Why Some Kids Aren’t Vaccinated

By Rachelmariestone @rachel_m_stone

Last year, I put myself into some pretty hot water when I wrote a post for Christianity Today’s her.meneutics blog called “Love Your Neighbor. Get Your Vaccines.” Well, ‘hot water’ in the sense that I had angry folks stalking me around the Internet to say mean things to me. At the time I wrote the piece, I assumed that most children who were unvaccinated (or under-vaccinated) were so because their parents had philosophical objections or believed–against plenty of solid scientific evidence to the contrary–that vaccines were harmful.

Child receives oral polio vaccine. (Via Wikipedia; used under CC license.)

I remember talking to a fellow Presbyterian Church (USA) employee, who’s a medical doctor, about the online kerfuffle, and she brought up something I’d never considered: that sometimes people are un- or under-vaccinated not for these reasons but because of the relative (to other developed countries) inaccessibility and high expense of vaccination generally. This week, Mother Jones has an interesting article showing how true that probably is. It’s called “The Real Reason Kids Aren’t Getting Vaccinated” and is brief enough to read in full.
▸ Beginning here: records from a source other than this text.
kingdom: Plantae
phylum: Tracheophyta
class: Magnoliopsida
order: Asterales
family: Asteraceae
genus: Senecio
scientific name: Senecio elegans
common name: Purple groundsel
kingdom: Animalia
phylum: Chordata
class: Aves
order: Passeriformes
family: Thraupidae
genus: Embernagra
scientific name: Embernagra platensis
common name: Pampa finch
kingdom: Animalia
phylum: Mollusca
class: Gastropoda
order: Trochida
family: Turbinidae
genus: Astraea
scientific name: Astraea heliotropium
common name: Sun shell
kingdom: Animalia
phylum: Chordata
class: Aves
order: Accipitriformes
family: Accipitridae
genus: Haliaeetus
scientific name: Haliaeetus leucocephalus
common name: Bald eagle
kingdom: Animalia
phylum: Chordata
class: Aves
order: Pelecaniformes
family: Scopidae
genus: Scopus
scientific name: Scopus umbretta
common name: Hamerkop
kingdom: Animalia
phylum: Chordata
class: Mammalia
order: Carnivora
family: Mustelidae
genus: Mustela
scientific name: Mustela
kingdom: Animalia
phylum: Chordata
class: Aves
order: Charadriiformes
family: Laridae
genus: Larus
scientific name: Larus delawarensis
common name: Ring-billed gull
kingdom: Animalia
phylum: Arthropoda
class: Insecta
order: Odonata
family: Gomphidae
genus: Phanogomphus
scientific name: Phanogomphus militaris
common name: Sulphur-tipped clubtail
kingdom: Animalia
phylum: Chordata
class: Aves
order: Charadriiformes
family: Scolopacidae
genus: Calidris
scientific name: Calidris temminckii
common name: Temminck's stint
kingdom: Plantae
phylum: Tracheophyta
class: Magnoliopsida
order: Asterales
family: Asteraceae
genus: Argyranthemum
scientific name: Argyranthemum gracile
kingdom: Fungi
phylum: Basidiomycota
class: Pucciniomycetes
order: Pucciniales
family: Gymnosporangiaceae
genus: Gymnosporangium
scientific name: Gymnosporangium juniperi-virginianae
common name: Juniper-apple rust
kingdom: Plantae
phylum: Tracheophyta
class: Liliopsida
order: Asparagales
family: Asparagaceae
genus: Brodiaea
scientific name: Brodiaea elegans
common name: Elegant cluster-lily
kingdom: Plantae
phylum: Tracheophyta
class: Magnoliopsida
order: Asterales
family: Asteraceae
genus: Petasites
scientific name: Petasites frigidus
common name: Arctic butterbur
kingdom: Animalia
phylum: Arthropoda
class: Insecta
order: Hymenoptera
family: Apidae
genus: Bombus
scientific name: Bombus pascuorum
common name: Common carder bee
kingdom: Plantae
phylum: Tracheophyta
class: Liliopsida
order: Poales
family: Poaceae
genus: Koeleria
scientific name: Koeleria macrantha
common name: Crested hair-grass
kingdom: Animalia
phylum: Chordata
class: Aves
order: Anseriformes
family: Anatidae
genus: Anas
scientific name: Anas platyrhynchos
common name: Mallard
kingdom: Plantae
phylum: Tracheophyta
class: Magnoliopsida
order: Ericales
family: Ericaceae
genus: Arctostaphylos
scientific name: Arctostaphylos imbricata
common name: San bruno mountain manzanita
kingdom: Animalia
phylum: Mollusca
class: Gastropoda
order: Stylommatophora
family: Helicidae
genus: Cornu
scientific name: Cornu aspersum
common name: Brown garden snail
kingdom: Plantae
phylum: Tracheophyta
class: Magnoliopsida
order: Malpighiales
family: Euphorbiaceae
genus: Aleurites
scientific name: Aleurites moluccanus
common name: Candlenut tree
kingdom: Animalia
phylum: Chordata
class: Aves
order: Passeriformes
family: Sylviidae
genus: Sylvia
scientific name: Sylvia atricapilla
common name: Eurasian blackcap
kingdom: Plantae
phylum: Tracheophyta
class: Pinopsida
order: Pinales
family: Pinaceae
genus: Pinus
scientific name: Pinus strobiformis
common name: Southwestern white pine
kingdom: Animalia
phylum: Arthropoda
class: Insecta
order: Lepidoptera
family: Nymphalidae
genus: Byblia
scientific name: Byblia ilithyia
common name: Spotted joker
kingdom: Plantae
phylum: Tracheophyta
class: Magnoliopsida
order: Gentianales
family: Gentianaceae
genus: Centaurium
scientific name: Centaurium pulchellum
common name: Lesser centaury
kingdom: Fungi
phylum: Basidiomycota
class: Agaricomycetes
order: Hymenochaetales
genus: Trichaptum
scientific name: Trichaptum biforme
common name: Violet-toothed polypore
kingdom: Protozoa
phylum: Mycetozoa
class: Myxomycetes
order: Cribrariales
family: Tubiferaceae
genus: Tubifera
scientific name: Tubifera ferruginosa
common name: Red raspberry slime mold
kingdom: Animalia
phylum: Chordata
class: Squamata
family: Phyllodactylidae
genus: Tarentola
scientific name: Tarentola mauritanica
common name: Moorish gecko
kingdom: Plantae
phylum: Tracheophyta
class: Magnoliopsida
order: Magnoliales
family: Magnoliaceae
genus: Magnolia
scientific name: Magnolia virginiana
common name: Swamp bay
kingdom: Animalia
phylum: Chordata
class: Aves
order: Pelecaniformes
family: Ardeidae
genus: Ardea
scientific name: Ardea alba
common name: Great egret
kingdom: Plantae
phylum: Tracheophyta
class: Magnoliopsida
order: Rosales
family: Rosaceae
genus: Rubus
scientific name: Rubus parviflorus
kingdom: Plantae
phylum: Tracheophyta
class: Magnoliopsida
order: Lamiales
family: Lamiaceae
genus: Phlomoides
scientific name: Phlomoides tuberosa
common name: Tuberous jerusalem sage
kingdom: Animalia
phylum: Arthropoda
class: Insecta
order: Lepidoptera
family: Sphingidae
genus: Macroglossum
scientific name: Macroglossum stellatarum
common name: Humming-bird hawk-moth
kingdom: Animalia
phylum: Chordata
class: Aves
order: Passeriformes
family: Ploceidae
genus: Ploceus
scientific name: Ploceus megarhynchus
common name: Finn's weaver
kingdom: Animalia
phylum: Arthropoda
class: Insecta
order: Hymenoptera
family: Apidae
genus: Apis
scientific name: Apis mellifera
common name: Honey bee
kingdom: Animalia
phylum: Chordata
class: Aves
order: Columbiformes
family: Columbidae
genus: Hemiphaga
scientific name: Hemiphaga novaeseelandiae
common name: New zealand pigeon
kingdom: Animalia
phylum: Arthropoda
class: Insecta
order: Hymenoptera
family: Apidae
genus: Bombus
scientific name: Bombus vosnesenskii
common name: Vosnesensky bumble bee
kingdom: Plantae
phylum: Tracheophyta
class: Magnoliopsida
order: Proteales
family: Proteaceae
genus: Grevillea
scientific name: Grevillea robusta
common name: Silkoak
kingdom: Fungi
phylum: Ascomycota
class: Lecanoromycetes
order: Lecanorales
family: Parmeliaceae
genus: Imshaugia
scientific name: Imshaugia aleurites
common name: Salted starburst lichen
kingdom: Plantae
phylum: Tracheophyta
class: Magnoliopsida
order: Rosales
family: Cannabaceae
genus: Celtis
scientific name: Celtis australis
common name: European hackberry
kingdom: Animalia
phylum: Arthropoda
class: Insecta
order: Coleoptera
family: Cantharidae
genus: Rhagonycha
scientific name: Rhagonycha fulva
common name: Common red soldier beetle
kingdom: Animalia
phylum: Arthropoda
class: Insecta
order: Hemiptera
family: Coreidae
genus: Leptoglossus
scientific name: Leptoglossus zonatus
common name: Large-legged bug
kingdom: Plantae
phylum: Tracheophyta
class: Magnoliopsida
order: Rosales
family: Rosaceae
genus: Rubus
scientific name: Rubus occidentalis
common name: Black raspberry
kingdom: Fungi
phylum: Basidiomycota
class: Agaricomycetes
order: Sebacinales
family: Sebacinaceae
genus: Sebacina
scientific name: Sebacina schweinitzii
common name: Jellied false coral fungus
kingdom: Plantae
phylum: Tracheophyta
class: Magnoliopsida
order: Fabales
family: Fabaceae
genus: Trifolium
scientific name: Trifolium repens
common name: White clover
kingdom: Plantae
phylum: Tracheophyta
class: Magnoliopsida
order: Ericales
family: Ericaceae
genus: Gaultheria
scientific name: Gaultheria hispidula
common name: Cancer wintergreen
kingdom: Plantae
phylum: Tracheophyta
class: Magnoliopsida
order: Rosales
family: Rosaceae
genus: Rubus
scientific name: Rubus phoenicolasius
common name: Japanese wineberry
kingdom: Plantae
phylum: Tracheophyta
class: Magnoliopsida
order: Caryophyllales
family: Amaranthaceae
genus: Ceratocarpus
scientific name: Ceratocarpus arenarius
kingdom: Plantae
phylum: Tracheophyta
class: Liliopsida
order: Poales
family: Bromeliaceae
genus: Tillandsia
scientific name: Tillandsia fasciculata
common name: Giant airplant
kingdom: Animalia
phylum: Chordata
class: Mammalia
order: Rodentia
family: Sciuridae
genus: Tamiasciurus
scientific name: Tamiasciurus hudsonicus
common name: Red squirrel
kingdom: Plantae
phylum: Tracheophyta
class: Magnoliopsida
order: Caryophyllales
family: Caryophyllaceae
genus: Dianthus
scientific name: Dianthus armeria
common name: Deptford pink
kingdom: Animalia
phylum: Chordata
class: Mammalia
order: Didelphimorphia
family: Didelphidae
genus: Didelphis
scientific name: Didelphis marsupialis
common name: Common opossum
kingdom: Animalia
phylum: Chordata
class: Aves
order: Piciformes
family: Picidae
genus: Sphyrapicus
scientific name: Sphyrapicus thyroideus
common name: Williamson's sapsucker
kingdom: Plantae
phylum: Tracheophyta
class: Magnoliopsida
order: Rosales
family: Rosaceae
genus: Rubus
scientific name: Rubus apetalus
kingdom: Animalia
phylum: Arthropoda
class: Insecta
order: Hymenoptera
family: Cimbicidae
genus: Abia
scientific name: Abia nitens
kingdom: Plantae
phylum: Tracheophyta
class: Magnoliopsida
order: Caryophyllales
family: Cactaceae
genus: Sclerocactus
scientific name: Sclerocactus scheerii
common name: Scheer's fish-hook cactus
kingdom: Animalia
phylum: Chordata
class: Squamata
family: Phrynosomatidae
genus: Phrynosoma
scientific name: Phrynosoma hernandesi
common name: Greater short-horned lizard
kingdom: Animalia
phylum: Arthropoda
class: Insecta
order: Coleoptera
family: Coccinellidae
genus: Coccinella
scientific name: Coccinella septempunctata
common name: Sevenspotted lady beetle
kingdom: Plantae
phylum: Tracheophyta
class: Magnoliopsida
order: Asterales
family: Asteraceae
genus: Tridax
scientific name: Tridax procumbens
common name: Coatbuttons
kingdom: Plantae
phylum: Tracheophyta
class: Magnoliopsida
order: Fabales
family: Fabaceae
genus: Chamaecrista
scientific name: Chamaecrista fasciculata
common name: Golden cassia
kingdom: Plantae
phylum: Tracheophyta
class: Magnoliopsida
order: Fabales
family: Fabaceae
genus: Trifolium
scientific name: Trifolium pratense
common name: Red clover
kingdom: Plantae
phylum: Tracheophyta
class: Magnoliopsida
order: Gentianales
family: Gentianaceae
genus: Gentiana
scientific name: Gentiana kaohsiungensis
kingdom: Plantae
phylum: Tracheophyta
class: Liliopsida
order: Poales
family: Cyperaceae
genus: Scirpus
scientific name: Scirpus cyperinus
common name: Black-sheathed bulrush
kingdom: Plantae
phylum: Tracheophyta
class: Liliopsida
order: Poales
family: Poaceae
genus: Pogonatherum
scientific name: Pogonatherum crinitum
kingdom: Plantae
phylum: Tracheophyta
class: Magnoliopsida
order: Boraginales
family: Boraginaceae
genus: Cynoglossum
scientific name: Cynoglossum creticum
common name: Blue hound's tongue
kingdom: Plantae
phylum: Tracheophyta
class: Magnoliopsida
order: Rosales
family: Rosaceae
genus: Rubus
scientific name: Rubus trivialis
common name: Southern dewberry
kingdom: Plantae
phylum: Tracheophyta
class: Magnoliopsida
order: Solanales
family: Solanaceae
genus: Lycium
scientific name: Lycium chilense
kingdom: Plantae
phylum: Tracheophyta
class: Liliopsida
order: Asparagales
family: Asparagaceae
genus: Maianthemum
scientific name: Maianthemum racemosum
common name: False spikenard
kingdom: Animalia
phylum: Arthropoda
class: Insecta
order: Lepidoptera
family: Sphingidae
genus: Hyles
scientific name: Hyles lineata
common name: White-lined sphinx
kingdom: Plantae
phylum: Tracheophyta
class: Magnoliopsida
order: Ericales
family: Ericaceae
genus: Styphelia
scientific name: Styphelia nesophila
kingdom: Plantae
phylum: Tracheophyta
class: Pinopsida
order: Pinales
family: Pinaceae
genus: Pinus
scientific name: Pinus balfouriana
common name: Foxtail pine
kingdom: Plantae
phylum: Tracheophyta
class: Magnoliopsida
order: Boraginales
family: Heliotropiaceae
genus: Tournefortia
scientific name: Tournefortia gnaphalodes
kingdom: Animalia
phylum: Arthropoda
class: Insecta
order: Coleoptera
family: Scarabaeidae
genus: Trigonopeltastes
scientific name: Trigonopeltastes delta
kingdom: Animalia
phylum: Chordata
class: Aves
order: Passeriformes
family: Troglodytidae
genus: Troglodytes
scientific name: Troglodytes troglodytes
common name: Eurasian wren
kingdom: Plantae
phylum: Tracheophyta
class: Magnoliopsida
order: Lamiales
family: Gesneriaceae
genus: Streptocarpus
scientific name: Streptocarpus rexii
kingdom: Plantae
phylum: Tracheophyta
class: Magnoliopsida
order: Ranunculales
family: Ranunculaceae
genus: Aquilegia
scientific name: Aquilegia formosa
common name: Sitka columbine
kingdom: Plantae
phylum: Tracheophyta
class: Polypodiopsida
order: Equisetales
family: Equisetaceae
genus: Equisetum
But here is one of the most interesting bits, citing a very illuminating study:

“The study found that an astonishing 49 percent of toddlers born from 2004 through 2008 hadn’t had all their shots by their second birthday, but only about 2 percent had parents who refused to have them vaccinated. They were missing shots for pretty mundane reasons—parents’ work schedules, transportation problems, insurance hiccups. An earlier CDC study concluded that children in poor communities were more likely to miss their shots than those in wealthier neighborhoods, and while that may not be too surprising, it’s still a dangerous pattern. “If you’re going to delay one or two vaccines, it’s not going to make a huge difference,” says the new study’s lead author, Jason Glanz, an epidemiologist at the Kaiser Permanente Colorado Institute for Health Research. “But you could also think of it like this: If a million kids delay their vaccines by a month, that’s time during which a disease could spread.”

That’s no mere hypothetical. In 1990, for example, an outbreak of measles killed 89 kids in the United States—most of them from poor families who said they couldn’t afford the vaccine. A 2008 outbreak in San Diego resulted in 12 cases, this time among kids whose parents had refused the vaccine—but authorities had to quarantine an additional 48 who were too young to be vaccinated. The episode cost taxpayers an estimated $10,376 per case.”

and

“To be sure, access to vaccines has been improving nationwide. The federal government now offers free shots to children who aren’t otherwise covered. But the program doesn’t cover adult vaccines, most of which cost from $20 to $100, even for diseases that are easily passed from adults to kids, like whooping cough—which can kill infants.”

(People who are going to be around babies, including folks like postpartum doulas and, well, expectant parents, are now often counseled, I think wisely, to get pertussis boosters.)

It’s just another example of what the stakes in  health care reform really are. And since I see people whose bodies have been disabled and deformed by polio nearly every time I go out, those stakes seem even higher.